[start of Document extract]

Jacques Rancière: The anarchy of democracy

During the French presidential campaign, the candidates and the media saturated the environment with references to the “people”.  Before the final results, on the 7th of May, the journal Ballast conducted an interview with Jacques Rancière on the use and misuse of the term.  We share the text, in translation, for its intrinsic interest – Rancière, over the course of his work, has developed an essentially anarchist interpretation of “democracy”, a concept also much criticised within the anarchist tradition – as well as, as a kind of unintentional commentary on Eduardo Viveiros de Castro’s essay, “The involuteers of the fatherland”, posted earlier.

[end of Document extract]

_Required task A_
In the Rancière introduction, which journal interviewed Jacques Rancière?

[start of Extracted material]

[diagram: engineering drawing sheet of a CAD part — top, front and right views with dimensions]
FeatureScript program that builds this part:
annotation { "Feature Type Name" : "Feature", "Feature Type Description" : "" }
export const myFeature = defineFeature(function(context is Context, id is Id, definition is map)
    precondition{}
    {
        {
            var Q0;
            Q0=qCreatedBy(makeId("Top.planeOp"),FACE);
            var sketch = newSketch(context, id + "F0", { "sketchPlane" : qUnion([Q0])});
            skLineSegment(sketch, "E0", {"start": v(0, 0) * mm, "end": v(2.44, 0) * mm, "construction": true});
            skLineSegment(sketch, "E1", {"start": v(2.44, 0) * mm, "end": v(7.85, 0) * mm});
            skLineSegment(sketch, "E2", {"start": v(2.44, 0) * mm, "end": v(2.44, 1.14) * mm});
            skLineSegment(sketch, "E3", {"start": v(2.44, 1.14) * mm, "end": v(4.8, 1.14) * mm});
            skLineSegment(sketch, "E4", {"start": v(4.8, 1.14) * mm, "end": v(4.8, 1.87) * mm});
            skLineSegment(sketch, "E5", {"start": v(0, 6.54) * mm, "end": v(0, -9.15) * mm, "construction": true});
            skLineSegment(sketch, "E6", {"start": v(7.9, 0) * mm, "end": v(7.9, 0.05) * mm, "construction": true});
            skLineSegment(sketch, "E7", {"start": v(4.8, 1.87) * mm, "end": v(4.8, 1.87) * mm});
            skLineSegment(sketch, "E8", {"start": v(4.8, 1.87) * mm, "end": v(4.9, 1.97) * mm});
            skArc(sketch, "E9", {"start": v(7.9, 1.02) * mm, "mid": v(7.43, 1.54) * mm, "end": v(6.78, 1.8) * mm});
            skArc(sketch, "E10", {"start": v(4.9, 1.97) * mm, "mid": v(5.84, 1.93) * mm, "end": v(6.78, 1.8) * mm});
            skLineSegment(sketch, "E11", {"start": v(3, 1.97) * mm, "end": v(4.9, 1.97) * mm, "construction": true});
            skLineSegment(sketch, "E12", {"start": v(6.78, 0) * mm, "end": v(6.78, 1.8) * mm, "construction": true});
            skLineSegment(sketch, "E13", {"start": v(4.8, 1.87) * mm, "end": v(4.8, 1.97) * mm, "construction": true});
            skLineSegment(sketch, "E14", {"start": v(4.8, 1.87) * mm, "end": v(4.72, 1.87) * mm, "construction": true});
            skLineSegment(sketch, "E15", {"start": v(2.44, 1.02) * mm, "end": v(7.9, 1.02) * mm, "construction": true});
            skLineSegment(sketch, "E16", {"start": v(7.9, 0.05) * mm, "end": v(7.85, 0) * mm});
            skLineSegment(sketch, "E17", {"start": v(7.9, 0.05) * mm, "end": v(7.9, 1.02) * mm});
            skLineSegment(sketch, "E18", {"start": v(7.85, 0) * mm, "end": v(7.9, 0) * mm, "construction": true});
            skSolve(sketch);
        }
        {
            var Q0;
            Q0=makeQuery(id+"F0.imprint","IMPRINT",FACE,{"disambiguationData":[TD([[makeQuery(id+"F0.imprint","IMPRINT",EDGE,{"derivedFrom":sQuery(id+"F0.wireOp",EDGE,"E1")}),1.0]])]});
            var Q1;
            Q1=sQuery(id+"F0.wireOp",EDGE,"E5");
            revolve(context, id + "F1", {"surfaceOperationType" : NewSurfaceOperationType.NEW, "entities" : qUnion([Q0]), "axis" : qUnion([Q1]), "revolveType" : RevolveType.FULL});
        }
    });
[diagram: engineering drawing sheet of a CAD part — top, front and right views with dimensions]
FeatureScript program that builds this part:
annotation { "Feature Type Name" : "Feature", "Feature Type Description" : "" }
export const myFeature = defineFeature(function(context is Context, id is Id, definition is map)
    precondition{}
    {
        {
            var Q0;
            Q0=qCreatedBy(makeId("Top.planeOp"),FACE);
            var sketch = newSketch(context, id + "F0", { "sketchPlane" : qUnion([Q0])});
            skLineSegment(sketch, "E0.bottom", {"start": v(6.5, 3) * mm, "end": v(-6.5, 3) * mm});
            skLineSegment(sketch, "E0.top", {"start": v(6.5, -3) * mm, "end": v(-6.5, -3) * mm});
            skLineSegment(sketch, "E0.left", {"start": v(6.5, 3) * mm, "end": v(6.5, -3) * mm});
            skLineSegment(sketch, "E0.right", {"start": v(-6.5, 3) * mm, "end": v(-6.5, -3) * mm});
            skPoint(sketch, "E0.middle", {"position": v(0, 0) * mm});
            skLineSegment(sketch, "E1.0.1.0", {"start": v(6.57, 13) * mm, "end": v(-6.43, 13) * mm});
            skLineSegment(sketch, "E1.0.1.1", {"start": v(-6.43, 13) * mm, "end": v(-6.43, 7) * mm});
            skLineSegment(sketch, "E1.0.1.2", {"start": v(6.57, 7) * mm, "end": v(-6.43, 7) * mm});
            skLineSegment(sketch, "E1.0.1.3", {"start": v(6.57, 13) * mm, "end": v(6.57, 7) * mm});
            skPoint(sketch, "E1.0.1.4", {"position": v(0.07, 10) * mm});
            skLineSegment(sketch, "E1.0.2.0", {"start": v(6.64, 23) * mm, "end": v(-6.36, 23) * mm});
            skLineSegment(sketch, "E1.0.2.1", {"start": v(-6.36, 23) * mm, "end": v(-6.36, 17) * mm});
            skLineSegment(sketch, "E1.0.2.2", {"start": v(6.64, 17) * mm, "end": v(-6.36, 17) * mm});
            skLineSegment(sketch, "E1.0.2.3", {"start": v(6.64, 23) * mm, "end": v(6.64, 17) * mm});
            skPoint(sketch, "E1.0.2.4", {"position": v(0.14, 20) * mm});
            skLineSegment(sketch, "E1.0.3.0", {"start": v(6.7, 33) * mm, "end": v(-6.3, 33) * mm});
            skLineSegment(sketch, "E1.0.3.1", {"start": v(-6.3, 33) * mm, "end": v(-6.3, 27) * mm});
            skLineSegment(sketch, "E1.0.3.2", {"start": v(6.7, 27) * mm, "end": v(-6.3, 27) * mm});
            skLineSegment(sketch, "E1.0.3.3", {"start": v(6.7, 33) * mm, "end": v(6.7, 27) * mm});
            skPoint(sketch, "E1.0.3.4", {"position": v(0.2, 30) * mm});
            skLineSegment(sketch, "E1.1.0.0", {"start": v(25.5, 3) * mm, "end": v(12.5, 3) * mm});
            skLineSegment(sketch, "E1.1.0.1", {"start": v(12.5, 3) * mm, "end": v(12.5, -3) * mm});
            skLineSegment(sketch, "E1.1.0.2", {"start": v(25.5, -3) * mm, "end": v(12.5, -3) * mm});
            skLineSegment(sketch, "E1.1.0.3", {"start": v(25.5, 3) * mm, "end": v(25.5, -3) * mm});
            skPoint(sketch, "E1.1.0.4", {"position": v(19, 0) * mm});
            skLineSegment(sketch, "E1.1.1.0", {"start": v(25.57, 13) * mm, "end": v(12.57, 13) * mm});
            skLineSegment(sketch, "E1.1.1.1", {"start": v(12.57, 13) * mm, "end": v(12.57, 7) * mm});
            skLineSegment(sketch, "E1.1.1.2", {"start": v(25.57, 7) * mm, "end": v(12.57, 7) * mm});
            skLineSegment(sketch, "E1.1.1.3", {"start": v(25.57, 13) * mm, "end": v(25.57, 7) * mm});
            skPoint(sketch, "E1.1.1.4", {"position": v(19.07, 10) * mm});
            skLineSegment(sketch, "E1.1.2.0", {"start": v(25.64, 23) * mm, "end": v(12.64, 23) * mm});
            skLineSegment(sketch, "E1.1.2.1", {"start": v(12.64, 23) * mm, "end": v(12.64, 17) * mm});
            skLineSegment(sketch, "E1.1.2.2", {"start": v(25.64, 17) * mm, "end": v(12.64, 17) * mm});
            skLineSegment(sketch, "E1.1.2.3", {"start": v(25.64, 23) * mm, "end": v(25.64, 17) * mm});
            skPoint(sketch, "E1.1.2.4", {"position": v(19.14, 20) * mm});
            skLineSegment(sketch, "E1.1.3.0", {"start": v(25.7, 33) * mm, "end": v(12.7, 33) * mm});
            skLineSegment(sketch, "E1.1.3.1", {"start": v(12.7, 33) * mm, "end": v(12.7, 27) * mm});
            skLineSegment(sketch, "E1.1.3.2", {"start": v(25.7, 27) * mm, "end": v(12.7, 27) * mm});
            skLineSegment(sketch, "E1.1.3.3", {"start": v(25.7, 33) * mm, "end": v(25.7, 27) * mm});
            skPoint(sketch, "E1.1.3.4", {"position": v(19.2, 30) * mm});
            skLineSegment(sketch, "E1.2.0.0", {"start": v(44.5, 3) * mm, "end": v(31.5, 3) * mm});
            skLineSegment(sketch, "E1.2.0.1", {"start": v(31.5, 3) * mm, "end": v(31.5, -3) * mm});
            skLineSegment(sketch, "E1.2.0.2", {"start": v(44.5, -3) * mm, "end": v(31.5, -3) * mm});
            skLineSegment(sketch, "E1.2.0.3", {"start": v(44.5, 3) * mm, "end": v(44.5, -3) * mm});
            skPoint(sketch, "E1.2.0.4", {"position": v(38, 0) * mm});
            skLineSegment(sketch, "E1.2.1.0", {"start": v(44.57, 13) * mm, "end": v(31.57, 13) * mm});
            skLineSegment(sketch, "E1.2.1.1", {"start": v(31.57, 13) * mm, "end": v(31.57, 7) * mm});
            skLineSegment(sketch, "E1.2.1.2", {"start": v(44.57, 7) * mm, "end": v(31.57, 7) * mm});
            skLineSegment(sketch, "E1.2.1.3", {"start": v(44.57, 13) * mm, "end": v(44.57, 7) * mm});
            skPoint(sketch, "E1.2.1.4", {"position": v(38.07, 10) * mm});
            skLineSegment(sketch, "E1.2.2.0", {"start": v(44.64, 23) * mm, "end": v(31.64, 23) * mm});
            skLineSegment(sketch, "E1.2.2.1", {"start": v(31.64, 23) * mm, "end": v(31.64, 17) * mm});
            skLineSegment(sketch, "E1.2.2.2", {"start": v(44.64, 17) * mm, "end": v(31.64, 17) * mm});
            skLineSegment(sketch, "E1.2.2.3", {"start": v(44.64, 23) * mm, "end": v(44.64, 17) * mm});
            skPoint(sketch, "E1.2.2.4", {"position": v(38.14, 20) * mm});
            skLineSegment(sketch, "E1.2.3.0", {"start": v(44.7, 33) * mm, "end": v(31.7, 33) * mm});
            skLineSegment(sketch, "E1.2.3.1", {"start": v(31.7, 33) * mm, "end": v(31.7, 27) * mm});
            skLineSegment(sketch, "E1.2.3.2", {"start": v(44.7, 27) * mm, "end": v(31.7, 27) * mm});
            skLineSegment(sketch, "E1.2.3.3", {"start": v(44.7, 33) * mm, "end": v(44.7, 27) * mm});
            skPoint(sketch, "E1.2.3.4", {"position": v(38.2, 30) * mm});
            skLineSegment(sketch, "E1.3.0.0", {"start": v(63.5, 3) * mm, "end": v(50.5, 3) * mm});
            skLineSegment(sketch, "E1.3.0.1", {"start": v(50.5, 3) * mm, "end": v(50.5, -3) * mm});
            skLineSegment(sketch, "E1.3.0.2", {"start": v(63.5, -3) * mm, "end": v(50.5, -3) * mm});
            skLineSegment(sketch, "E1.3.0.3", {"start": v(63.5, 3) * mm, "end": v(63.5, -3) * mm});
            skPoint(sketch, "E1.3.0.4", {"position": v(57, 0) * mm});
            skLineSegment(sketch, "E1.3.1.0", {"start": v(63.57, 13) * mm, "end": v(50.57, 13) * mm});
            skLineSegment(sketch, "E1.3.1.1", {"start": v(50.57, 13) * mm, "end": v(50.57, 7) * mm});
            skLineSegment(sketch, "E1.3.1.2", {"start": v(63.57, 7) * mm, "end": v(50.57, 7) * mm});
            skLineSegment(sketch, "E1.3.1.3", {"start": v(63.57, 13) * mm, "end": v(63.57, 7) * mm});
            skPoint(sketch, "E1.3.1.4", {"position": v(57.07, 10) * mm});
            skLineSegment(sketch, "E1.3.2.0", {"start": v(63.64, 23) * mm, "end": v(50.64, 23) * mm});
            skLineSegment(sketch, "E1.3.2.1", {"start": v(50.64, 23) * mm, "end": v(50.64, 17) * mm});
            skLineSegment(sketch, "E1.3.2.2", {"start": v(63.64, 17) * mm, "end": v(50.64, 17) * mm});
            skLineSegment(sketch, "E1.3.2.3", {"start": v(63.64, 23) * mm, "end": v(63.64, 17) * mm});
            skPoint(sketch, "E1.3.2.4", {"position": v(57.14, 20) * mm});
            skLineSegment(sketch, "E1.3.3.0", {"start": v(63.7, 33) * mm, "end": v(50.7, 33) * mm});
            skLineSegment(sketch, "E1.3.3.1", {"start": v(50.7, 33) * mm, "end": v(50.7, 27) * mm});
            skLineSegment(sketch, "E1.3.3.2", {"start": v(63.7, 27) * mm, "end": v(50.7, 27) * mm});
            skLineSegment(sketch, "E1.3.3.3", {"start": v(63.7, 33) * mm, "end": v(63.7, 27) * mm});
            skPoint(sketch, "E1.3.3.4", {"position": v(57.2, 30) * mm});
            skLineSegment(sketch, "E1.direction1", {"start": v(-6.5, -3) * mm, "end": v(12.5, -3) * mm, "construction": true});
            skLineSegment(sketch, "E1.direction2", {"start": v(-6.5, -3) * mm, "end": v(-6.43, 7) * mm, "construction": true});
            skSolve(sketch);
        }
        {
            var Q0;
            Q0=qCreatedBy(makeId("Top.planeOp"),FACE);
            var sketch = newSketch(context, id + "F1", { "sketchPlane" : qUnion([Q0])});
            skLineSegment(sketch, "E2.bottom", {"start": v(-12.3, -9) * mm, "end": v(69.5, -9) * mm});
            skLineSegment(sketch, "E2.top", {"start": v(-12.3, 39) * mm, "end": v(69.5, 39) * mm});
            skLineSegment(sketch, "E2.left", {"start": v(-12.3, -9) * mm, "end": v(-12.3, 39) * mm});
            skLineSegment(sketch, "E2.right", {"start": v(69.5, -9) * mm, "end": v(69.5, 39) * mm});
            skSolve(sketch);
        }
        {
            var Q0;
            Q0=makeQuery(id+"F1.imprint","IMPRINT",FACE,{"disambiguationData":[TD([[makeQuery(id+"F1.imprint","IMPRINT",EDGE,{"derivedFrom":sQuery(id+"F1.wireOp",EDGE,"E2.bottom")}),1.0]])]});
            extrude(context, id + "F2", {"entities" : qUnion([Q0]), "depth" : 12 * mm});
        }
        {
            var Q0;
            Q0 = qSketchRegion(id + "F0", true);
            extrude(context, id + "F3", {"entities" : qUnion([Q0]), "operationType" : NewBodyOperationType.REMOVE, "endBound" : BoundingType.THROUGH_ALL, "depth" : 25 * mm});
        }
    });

[end of Extracted material]

_Required task B_
Return every line of the entries that contains the word "bottom", treating uppercase and lowercase as different.

_Exercise output A_
The journal Ballast.

_Exercise output B_
            skLineSegment(sketch, "E0.bottom", {"start": v(6.5, 3) * mm, "end": v(-6.5, 3) * mm});
            skLineSegment(sketch, "E2.bottom", {"start": v(-12.3, -9) * mm, "end": v(69.5, -9) * mm});
            Q0=makeQuery(id+"F1.imprint","IMPRINT",FACE,{"disambiguationData":[TD([[makeQuery(id+"F1.imprint","IMPRINT",EDGE,{"derivedFrom":sQuery(id+"F1.wireOp",EDGE,"E2.bottom")}),1.0]])]});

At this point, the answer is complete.